[RAW DATA]

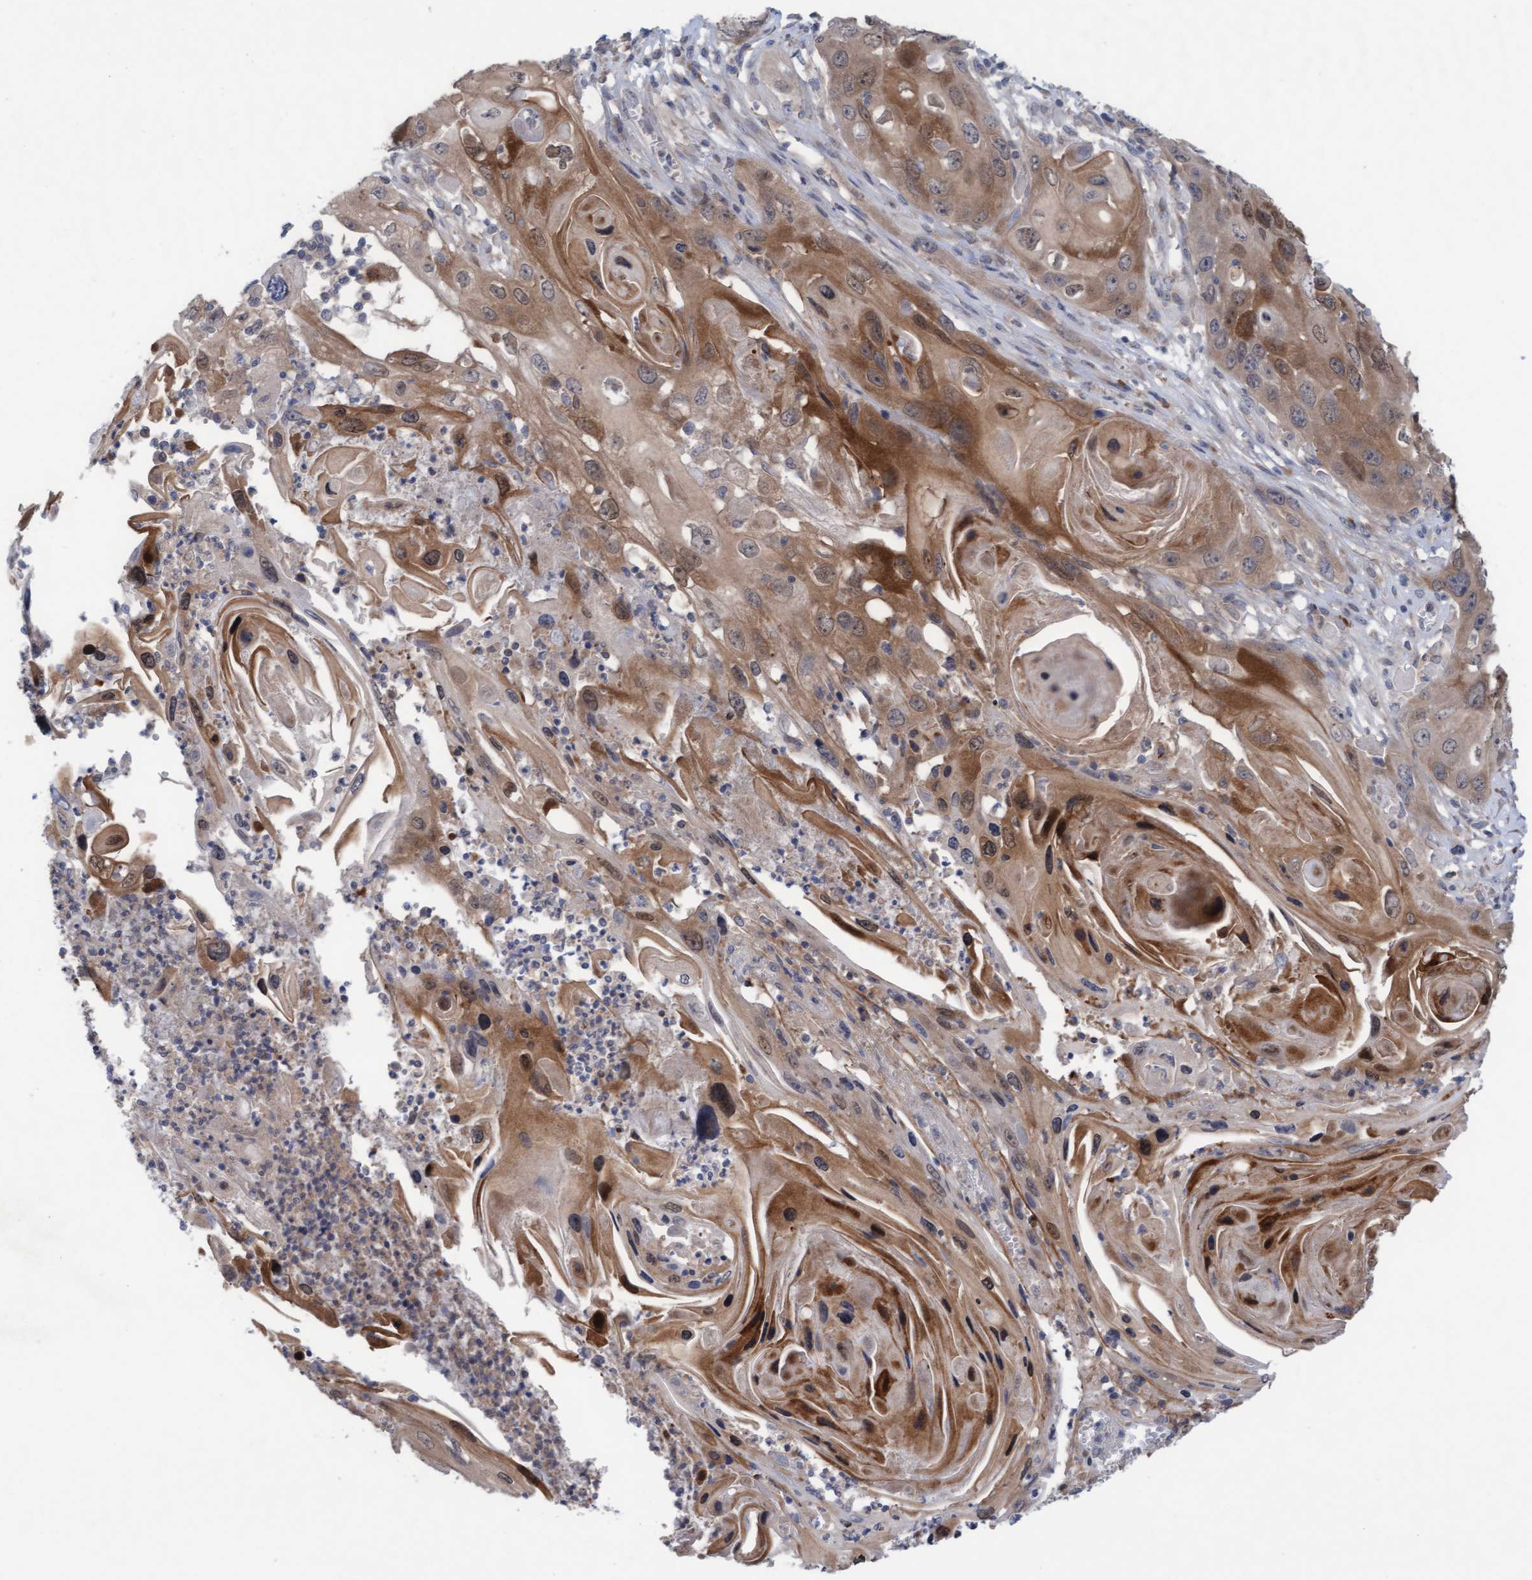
{"staining": {"intensity": "moderate", "quantity": ">75%", "location": "cytoplasmic/membranous"}, "tissue": "skin cancer", "cell_type": "Tumor cells", "image_type": "cancer", "snomed": [{"axis": "morphology", "description": "Squamous cell carcinoma, NOS"}, {"axis": "topography", "description": "Skin"}], "caption": "Skin cancer stained for a protein demonstrates moderate cytoplasmic/membranous positivity in tumor cells.", "gene": "PLCD1", "patient": {"sex": "male", "age": 55}}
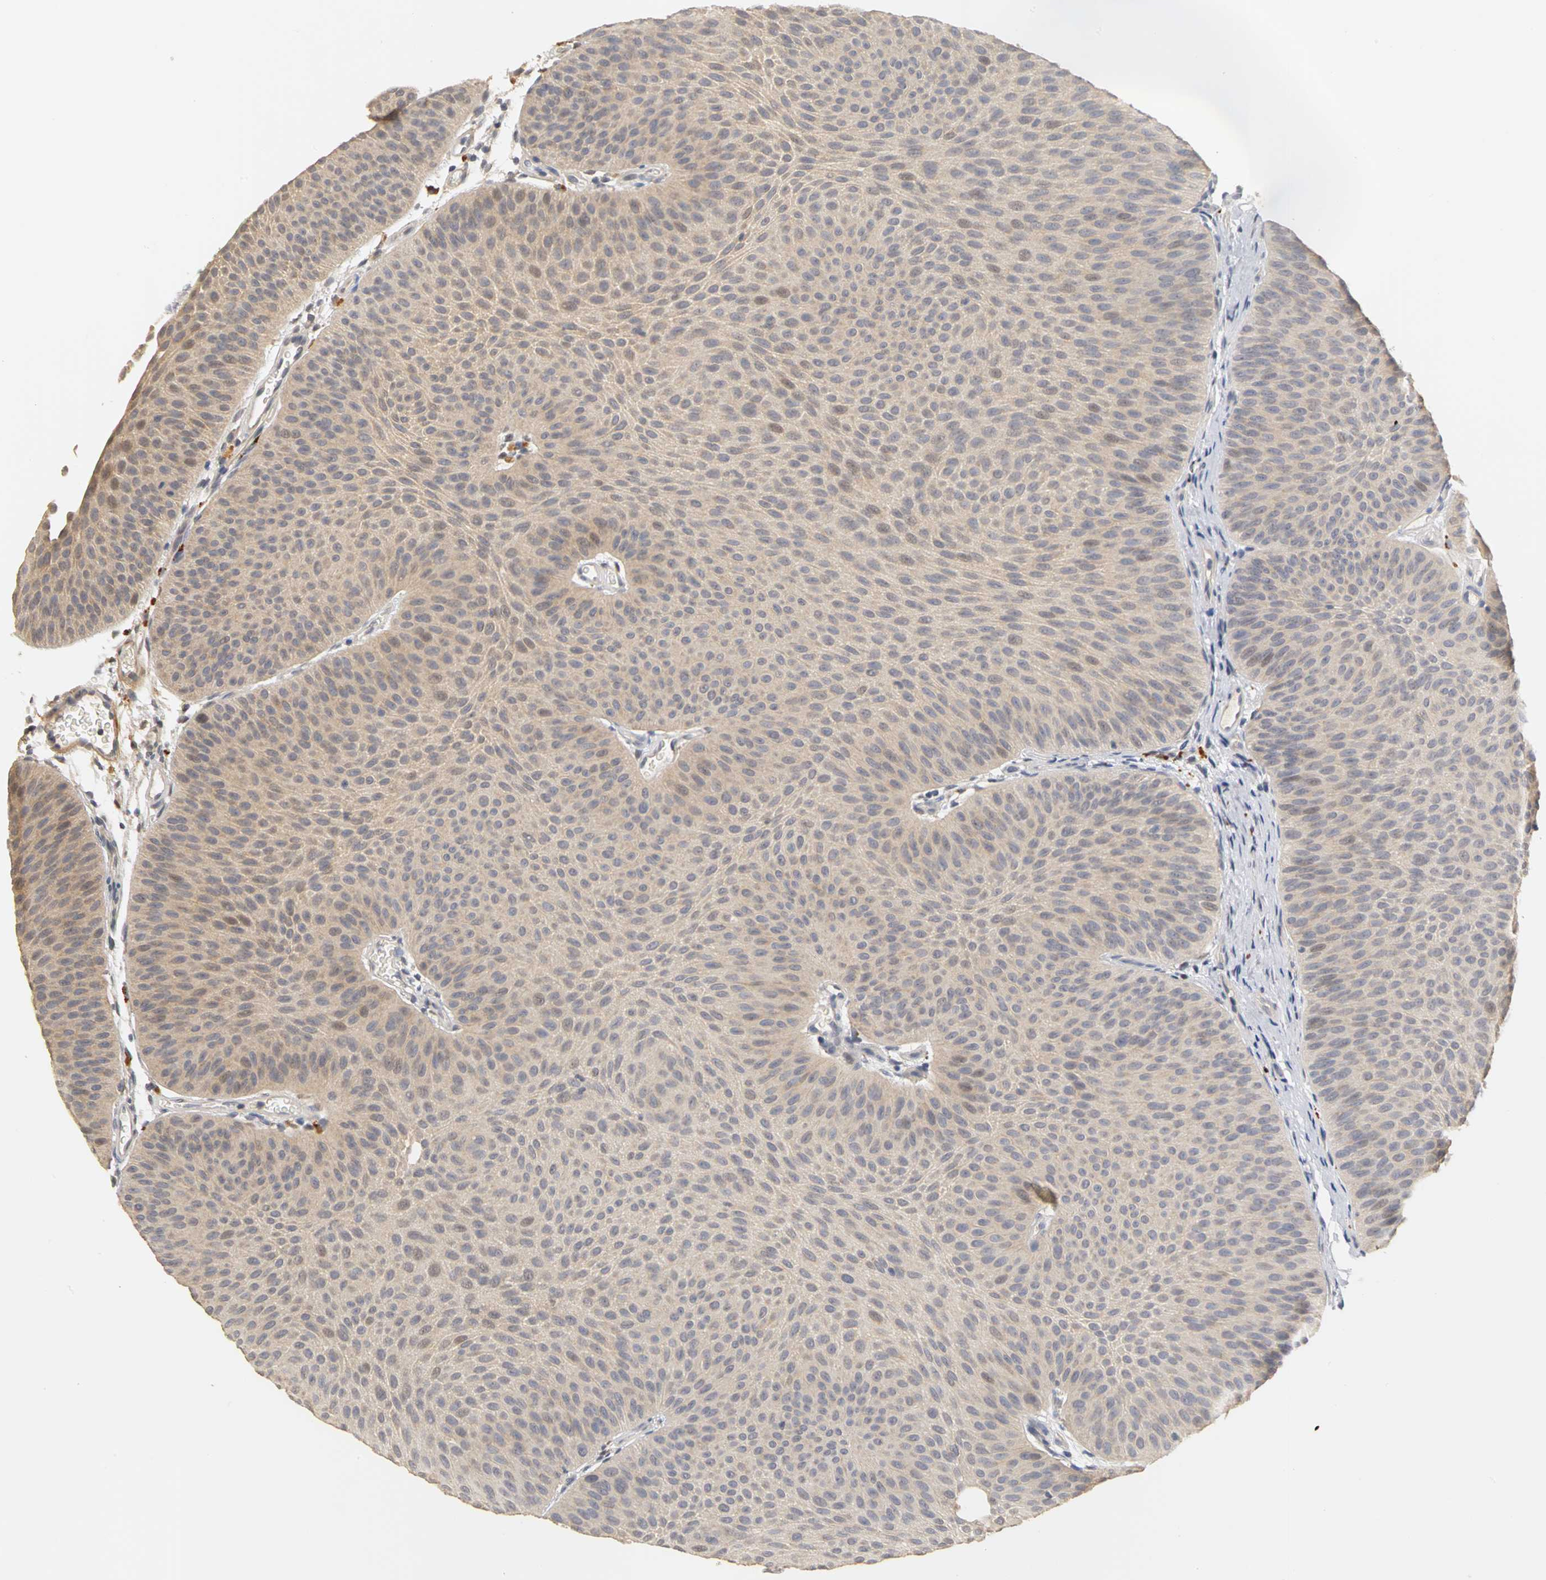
{"staining": {"intensity": "weak", "quantity": ">75%", "location": "cytoplasmic/membranous"}, "tissue": "urothelial cancer", "cell_type": "Tumor cells", "image_type": "cancer", "snomed": [{"axis": "morphology", "description": "Urothelial carcinoma, Low grade"}, {"axis": "topography", "description": "Urinary bladder"}], "caption": "Immunohistochemistry (IHC) micrograph of neoplastic tissue: urothelial cancer stained using IHC demonstrates low levels of weak protein expression localized specifically in the cytoplasmic/membranous of tumor cells, appearing as a cytoplasmic/membranous brown color.", "gene": "PGR", "patient": {"sex": "female", "age": 60}}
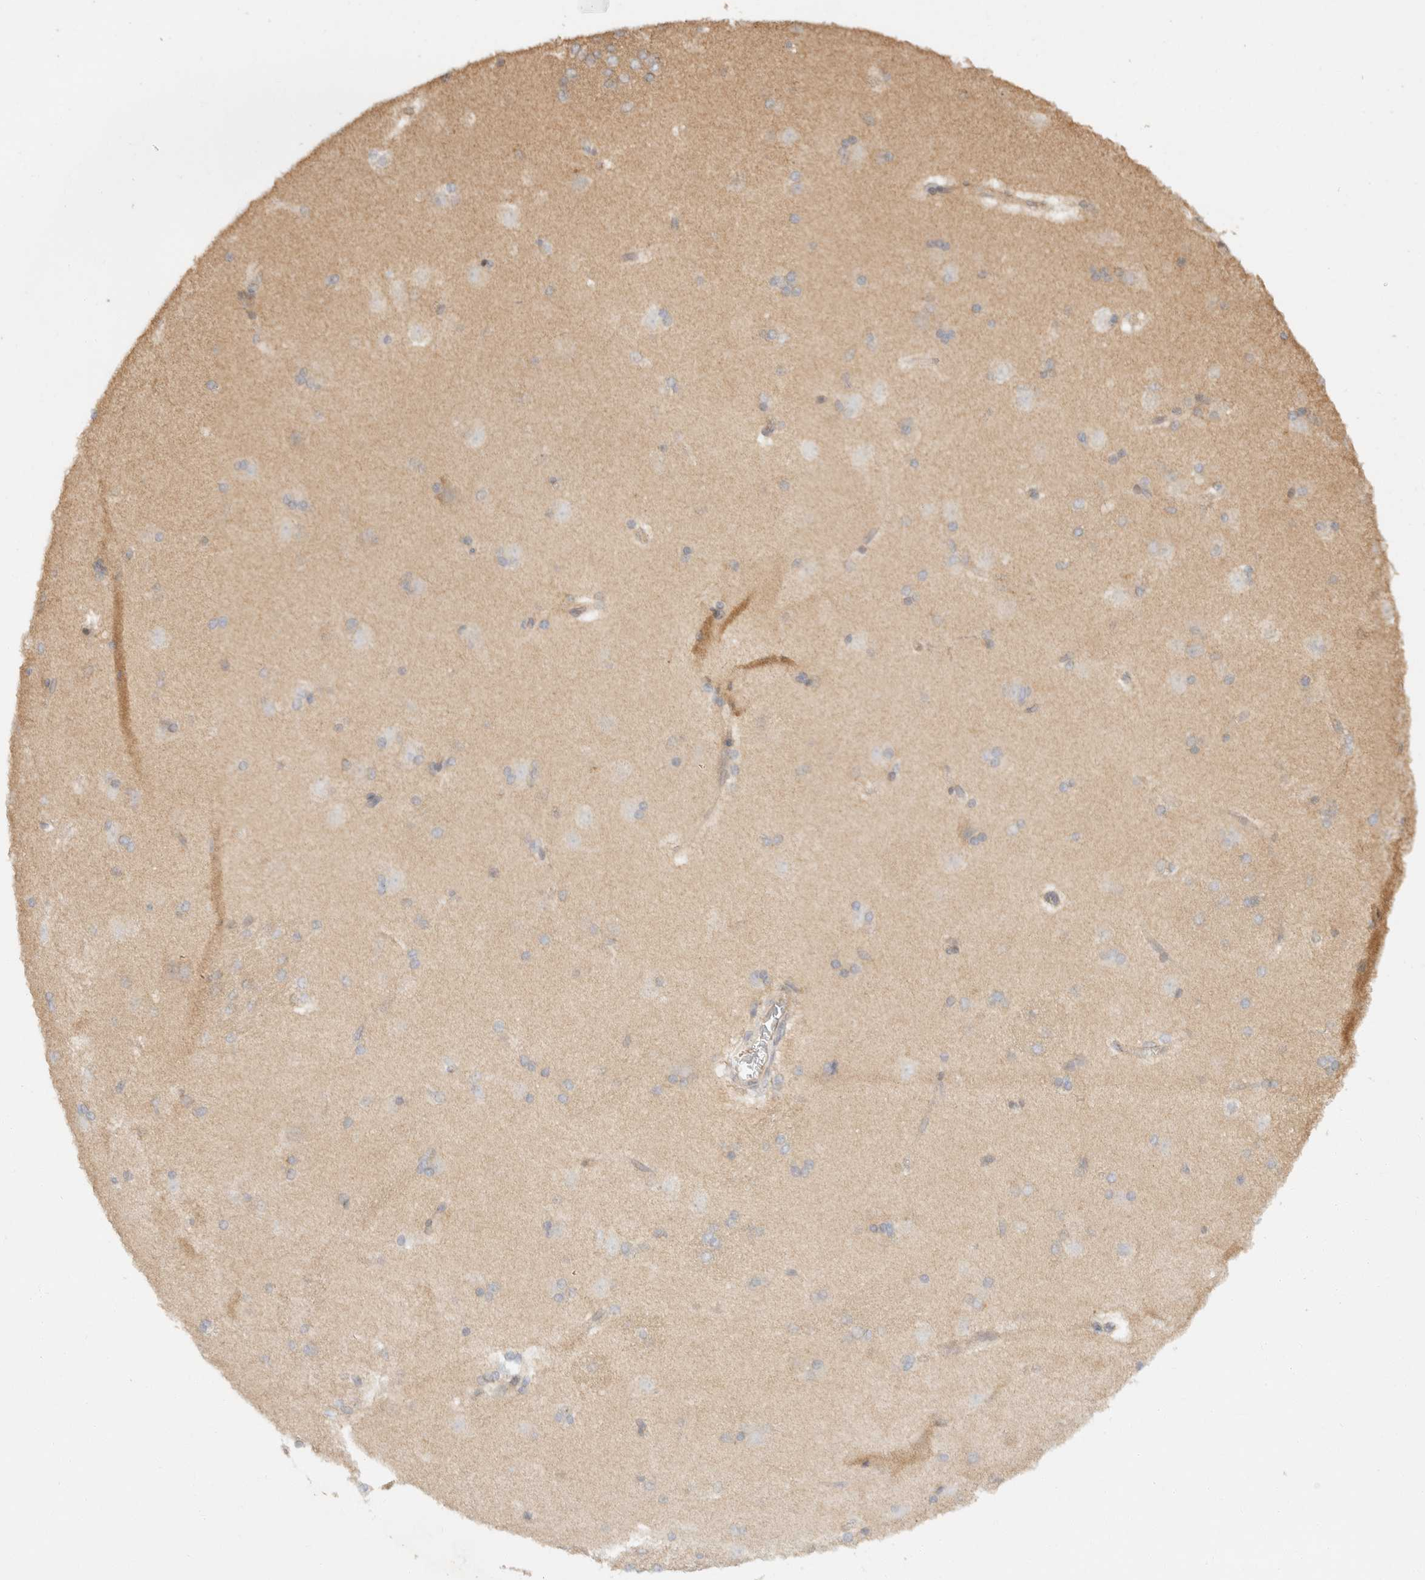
{"staining": {"intensity": "weak", "quantity": "25%-75%", "location": "cytoplasmic/membranous"}, "tissue": "caudate", "cell_type": "Glial cells", "image_type": "normal", "snomed": [{"axis": "morphology", "description": "Normal tissue, NOS"}, {"axis": "topography", "description": "Lateral ventricle wall"}], "caption": "Immunohistochemical staining of benign caudate exhibits 25%-75% levels of weak cytoplasmic/membranous protein expression in about 25%-75% of glial cells.", "gene": "TACC1", "patient": {"sex": "female", "age": 19}}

[TASK BRIEF]
Once the lines holding the word "weak" in the material above are counted, report that number by itself.

[ANSWER FOR THE TASK]
2